You don’t have to have a fancy fermentation jar to make this work. Large mouth quart-sized Mason jars work very nicely. But if you do use Mason jars, make sure NOT to tighten the lids down–leave them loose so gases can escape or you risk the jars cracking under pressure. Gases build up, which makes the whole mixture significantly expand. Make sure you leave some space between the top of the mix and the top of your jar for this expansion. If you pack your jar too full, you might walk into a squishy mess of brine on your kitchen floor tomorrow morning (um…voice of experience).
In a day or two, you’ll see a whole lotta bubbling going on as those bacteria begin doing their thing. Here’s what it looks like 28 hours later… look at all those bacterial burps! Also notice how full the jar is now compared to before…
Let the jar sit at room temperature (68 to 75 degrees F) for about 3 to 7 days. My experience is that it typically takes 4 days to reach optimal fermentation with Kinetic Culture. Beginning on day 3, start tasting for “doneness,” meaning degree of sourness. This is completely subjective, but keep in mind it will get slightly sourer over time. 
When satisfied with the flavor, snug up the lids (if you’re using Mason jars) and put them in the refrigerator, which will drastically slow down the fermentation process. The veggies will keep at least 3 months in the fridge, and typically much longer. 
Tips and Suggestions
Here are some tips for incorporating this health-promoting traditional food into your diet and getting the most out of your wonderful veggies:
  1. Never freeze the cultured veggies.
  2. Don’t heat them above 100 degrees F or you’ll kill off those highly valuable microorganisms.
  3. Resist eating your veggies directly out of the jar, as this can cause spoilage by introducing bacteria from your mouth. Always use a clean spoon to remove your portion, and make sure the remaining veggies are covered with brine before securing the lid.
  4. If you haven’t eaten fermented vegetables before, start slowly to allow your system to adjust.

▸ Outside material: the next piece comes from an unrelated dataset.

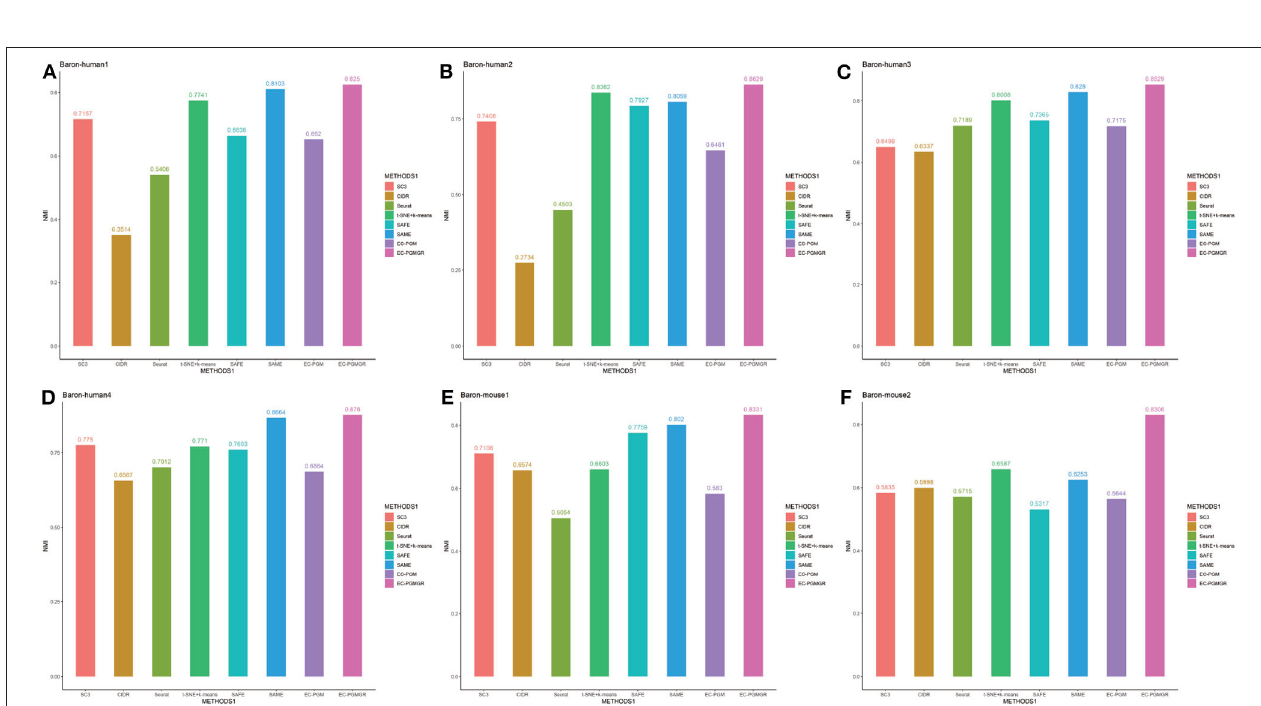
FIGURE 5 | Performance on different data sets with different methods in terms of ARI. SC3, CIDR, Seurat and t-SNE+k-means are the individual methods, while SAFE, SAME, EC-PGM and EC-PGMGR are the ensemble clustering methods. (A) Baron-human1. (B) Baron-human2. (C) Baron-human3. (D) Baron-human4. (E) Baron-mouse1. (F) Baron-mouse2.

Begin with just a teaspoon or two (or just the brine), and work your way up to ½ cup veggies with each meal.
  5. Don’t discard the brine—it’s teeming with wonderful bacteria, making it a great digestive tonic for a multitude of issues. You can drink one tablespoon to several tablespoons at a time, several times a day. The brine is safe and beneficial for babies and pets as well.
  6. Try the veggies in place of lettuce on a sandwich, on a salad, or mounded into an avocado!